Isto é, queria substituir a tutela militar dos outros, pela sua própria tutela militar!

Ou cabe na cabeça de alguém que, se Soares Carneiro vencesse, a transmissão do poder para os eleitos democraticamente se teria processado, como se processou?

De forma pacífica, porque fora sempre essa a vontade, a decisão dos Capitães de Abril!?

E porque, natural e felizmente, foi Ramalho Eanes - um militar de Abril - a vencer as eleições!

E a presidir a essa transferência de poder!

Mesmo sem pretender "fazer futurologia" é fácil imaginar como teria sido a transmissão do poder, coordenada pela extrema-direita na Presidência da República!

Permita-se-me um aparte: confio não assistir à repetição do que então se passou. Falo do apoio do PPD/PSD a um candidato de extrema-direita a Presidente da República!...

Passados estes anos todos, já não pedimos que se limpem da sujeira que então fizeram, ao tentar demonstrar que nos estavam a forçar a regressar aos quartéis!

Mas, exigimos que deixem de ser cínicos e desonestos, como sempre o foram, no que a isto diz respeito! É tempo de não continuar a mentir, para a História!

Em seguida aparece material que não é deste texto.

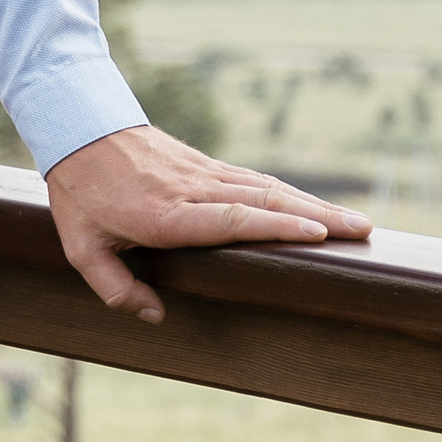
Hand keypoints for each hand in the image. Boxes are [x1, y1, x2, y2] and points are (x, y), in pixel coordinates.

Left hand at [44, 124, 370, 324]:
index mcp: (165, 215)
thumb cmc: (79, 192)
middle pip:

Falo em relação não só ao PPD, nessa altura já crismado de PPD/PSD, mas também ao PS! PS que, decidido a não apoiar Ramalho Eanes para o segundo mandato de Presidente da República, convidou outro militar a ser o seu candidato! ...

Por isso, podem dizer que houve 4 pais civis da Democracia! Não o contesto! A construção da Democracia em Portugal é fruto da acção de muitos e muitos cidadãos, do povo em geral, logicamente também dos diversos partidos políticos e dos seus dirigentes, com diferentes responsabilidades, como em tudo.

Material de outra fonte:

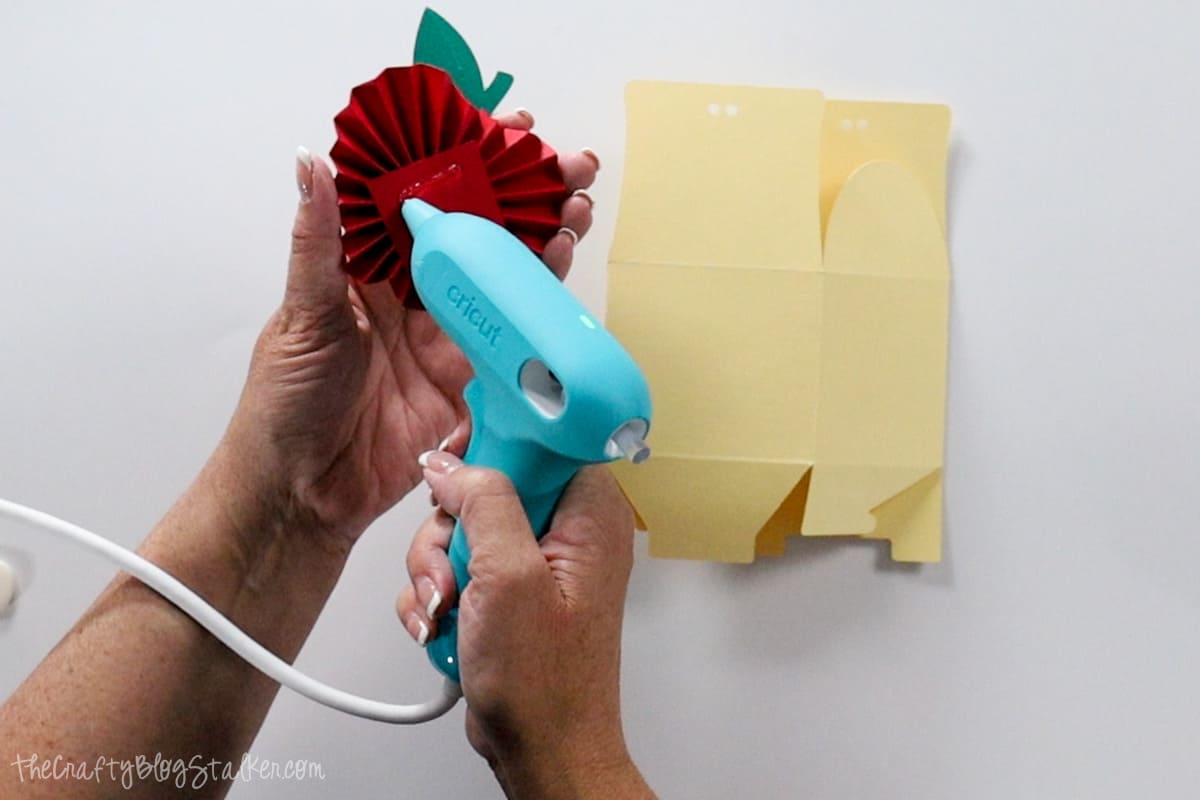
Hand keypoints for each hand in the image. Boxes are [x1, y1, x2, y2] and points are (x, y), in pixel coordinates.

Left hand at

Mas, se querem encontrar um Pai para a Democracia, olhem para o colectivo de militares que constituiu o Movimento dos Capitães, mais tarde estendido ao Movimento das Forças Armadas!

Vasco Lourenço


P. S. Permitam-me que, como rodapé, teça alguns comentários e deixe algumas perguntas:

1. João Soares, o seu pai nunca lhe contou que Sá Carneiro o tentou convencer a sair do País, quando ele saiu para "se tratar", alegando que tudo estava perdido, que os comunistas iam tomar conta do País, se ficassem seriam presos, era necessário saírem, para organizar a luta, no estrangeiro? A mim, contou-mo, mais que uma vez...

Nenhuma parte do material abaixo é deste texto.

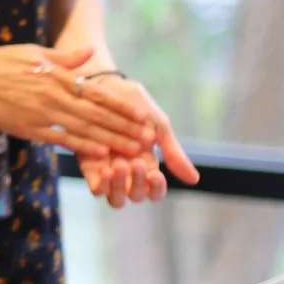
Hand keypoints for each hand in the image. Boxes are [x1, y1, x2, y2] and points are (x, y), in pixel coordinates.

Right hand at [0, 43, 153, 158]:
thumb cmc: (1, 62)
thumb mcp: (35, 52)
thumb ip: (65, 57)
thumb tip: (90, 52)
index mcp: (58, 75)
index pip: (99, 93)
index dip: (123, 106)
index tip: (143, 116)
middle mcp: (55, 94)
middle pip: (98, 113)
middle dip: (125, 127)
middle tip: (148, 139)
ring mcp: (43, 113)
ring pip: (85, 128)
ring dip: (111, 140)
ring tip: (132, 150)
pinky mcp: (29, 128)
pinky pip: (61, 139)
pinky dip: (82, 147)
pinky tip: (100, 154)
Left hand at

2. Maria João Avilez, pode perguntar ao filho de Sá Carneiro se ele ainda tem o autógrafo que o pai me pediu (para o filho...), no Porto, durante uma grande manifestação de apoio ao VI Governo Provisório, no mês de Outubro/Novembro (?) de 1975?

E importa-se de repetir, sem se rir, que "a comunicação social , em Portugal, nunca foi, nem é amável e atenta à direita e extrema direita"? É que, repito o que já disse atrás, "essa só contaram para você"!

3. Realço a frescura, o banho de juventude, protagonizado pelo Adolfo Mesquita Nunes! Estou convicto de que se Adelino Amaro da Costa assistiu, onde quer que esteja, se terá sentido altamente satisfeito com a sua intervenção, nomeadamente quando meteu na ordem um jornalista que envergonha a classe dos membros de uma comunicação social que se deseja idónea e isenta. E, Adelino Amaro da Costa bem merece o tributo que, com a sua intervenção, lhe prestou!

4. Por fim, não gostei de ver o Presidente da República deitar achas para a fogueira, sobre as circunstâncias da morte de Sá Carneiro. Sou dos que, ao longo dos tempos, me fui convencendo de que se tratou efectivamente de um acidente! Apesar de todas as manipulações, apesar de todos os ingredientes (que hoje seriam chamados de fake news), com deputados do PPD/PSD a presidir às várias comissões de inquérito, como foi possível não demonstrar a teoria do atentado? Na minha opinião, continua-se com essa teoria fundamentalmente porque ela é essencial à continuação do mito! "O herói que morre assassinado, cobardemente, pelos vilões"!